"This is a watershed day," said Cook, who is in Beijing ahead of Friday's launch. He referred to China Mobile as a great cellphone firm with a "very fast network."
"It's a huge announcement...we're incredibly impressed with them, we have deep respect for them," Cook said. "We see this as bringing the world's best smartphone to the very largest and now the fastest network in China."
Cook said that the company sold more iPhones last quarter in Greater China than ever before, and sees this deal as "continuing momentum" that has been building up over the last three or four years. "It really is a key market for us," he said.
Neither Apple nor China Mobile had an exact sales estimates for the iPhone. Industry analysts have been keenly watching for a sales figure. CNBC has learned China Mobile has received 1.2 million pre-orders.
Shebly Seyrafi, an analyst at FBN Securities predicted after the announcement in December that Apple would sell an incremental 17 million units to China Mobile, on top of the roughly 42 million China Mobile subscribers that already use the iPhone.

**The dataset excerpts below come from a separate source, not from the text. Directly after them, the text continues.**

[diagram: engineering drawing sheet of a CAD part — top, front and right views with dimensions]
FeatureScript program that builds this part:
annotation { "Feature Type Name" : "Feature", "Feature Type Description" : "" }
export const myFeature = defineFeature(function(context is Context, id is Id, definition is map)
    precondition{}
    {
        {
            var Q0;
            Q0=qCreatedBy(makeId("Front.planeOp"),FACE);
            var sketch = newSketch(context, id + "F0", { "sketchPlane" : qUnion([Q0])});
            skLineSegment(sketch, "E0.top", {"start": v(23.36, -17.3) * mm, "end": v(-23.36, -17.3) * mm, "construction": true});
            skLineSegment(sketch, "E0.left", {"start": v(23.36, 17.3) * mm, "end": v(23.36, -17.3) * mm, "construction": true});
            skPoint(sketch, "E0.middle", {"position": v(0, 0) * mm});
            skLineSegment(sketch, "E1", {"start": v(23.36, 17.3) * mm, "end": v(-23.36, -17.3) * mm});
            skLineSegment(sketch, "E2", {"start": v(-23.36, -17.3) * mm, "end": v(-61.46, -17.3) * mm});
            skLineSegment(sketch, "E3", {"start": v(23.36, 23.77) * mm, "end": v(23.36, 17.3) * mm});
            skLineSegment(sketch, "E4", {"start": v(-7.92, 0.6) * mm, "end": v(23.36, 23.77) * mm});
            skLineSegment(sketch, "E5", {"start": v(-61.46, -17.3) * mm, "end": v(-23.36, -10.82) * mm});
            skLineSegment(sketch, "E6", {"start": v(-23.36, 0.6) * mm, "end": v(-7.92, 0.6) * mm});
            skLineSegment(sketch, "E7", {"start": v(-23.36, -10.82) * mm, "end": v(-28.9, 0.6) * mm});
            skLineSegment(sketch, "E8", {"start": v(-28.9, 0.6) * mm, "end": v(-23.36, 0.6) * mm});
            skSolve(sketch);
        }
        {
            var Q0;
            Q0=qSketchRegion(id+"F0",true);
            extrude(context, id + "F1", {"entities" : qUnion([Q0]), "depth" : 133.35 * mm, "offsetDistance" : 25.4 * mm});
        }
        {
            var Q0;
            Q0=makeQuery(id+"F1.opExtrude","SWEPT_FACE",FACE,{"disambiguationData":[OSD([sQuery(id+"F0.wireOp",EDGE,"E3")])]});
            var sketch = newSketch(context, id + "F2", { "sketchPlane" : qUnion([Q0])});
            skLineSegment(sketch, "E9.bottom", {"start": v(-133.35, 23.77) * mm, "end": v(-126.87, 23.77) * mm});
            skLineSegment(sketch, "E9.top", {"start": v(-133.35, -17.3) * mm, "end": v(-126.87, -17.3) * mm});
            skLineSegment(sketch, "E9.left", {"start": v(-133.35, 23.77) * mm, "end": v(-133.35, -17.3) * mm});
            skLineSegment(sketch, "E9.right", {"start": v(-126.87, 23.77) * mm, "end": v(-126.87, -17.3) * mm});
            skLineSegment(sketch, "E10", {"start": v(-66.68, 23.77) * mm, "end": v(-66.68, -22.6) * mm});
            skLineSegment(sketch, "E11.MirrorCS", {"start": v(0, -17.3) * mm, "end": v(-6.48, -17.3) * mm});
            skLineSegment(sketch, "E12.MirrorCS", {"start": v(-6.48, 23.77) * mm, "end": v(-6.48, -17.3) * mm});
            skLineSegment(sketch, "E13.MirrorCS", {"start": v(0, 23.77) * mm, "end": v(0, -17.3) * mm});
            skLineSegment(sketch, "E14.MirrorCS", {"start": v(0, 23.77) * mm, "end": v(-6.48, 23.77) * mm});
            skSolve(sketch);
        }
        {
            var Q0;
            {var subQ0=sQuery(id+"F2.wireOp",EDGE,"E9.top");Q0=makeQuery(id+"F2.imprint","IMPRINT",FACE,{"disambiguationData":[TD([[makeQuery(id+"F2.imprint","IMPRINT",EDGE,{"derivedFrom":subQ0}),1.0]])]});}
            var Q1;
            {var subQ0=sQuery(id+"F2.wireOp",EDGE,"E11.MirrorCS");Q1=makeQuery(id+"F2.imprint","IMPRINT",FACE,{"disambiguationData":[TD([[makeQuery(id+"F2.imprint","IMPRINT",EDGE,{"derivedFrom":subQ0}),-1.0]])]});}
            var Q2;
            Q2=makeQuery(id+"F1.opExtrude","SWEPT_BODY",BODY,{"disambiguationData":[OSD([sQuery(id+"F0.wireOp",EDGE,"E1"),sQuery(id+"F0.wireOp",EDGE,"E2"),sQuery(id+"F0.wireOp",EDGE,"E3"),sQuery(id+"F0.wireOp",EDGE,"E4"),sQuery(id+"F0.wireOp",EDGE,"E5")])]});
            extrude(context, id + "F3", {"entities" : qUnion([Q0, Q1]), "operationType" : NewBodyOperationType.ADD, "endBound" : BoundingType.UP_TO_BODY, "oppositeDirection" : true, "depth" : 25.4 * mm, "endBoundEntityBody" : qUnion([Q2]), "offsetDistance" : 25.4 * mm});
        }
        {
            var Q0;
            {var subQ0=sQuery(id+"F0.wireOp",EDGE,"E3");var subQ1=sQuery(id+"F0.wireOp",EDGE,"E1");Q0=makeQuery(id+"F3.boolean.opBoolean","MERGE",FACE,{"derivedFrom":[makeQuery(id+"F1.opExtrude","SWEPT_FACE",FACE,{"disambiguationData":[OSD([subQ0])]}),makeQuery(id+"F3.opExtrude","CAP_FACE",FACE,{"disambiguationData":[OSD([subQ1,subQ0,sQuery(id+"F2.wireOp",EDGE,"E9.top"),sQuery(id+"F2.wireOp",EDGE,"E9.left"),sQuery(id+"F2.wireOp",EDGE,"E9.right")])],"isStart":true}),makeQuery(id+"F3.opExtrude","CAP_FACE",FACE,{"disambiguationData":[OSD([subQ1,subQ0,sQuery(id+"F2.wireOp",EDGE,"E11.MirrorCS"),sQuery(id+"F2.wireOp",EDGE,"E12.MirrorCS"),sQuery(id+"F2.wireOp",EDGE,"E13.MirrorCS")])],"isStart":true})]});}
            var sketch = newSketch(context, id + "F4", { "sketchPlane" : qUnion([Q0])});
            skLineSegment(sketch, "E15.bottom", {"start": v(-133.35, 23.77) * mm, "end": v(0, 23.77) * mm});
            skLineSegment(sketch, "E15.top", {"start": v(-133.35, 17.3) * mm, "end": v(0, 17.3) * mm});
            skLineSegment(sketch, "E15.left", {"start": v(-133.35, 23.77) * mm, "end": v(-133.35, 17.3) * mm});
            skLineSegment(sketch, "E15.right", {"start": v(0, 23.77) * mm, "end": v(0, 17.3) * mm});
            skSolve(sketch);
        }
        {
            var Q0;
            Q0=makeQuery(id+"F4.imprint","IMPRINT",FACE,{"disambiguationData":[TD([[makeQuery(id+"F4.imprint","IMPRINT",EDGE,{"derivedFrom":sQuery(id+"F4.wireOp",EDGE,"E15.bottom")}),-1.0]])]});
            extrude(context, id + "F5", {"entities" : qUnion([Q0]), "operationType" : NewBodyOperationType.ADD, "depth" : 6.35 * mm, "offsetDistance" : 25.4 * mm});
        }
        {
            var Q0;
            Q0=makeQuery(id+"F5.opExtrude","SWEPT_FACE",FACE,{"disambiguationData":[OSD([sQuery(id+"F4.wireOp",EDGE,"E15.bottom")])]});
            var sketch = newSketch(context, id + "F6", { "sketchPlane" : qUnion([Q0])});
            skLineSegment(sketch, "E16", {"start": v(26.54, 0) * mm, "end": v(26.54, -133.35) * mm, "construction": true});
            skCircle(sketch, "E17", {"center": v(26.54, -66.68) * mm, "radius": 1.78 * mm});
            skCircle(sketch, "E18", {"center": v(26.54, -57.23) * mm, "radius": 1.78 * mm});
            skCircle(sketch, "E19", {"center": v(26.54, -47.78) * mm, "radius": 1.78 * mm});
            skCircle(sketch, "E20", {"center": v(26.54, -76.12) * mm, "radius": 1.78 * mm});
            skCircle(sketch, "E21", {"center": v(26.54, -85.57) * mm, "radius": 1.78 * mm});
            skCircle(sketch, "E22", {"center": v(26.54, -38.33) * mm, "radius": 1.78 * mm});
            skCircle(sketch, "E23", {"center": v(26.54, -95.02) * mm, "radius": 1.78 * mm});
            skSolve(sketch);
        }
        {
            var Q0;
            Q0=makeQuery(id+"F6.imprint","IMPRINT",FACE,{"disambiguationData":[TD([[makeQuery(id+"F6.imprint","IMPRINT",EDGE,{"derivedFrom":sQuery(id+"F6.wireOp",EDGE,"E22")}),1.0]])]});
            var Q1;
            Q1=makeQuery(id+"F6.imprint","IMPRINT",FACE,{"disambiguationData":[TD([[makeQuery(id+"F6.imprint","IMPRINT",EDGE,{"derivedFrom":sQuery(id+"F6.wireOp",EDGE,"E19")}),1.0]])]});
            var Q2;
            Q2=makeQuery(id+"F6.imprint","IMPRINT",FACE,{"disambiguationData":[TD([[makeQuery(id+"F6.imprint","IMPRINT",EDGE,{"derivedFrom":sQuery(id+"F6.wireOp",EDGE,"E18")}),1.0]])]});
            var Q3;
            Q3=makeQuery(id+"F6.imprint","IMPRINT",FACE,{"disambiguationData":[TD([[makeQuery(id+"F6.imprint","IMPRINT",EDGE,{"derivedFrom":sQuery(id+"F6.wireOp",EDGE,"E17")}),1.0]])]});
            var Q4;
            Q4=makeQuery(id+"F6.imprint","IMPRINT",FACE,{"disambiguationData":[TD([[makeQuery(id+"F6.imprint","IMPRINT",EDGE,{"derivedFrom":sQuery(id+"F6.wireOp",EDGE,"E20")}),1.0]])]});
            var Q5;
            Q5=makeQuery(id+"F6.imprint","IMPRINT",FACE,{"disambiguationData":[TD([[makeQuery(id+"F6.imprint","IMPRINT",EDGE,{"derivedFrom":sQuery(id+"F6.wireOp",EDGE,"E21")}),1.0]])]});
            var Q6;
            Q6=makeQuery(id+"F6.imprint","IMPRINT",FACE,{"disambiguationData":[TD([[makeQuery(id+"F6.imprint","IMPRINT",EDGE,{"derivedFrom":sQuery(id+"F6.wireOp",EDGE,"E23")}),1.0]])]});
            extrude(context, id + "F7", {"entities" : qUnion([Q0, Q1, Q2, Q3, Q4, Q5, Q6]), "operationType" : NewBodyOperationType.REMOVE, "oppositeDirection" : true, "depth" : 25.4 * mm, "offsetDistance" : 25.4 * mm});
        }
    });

(Read more: Biggest loser of Apple-China Mobile deal: Samsung)
The deal with China Mobile means that the iPhone will now be available through all state-run telecom carriers in China, home to the world's biggest population and a growing class of consumers.
The two latest iPhones have been sold by rivals China Unicom and China Telecom since they were launched last year. Both firms have trimmed contract prices for the iPhone to keep existing customers and tempt new ones away from China Mobile, according to media reports.
China Mobile said it was not releasing details of subsidies, which will be released with its annual results in March.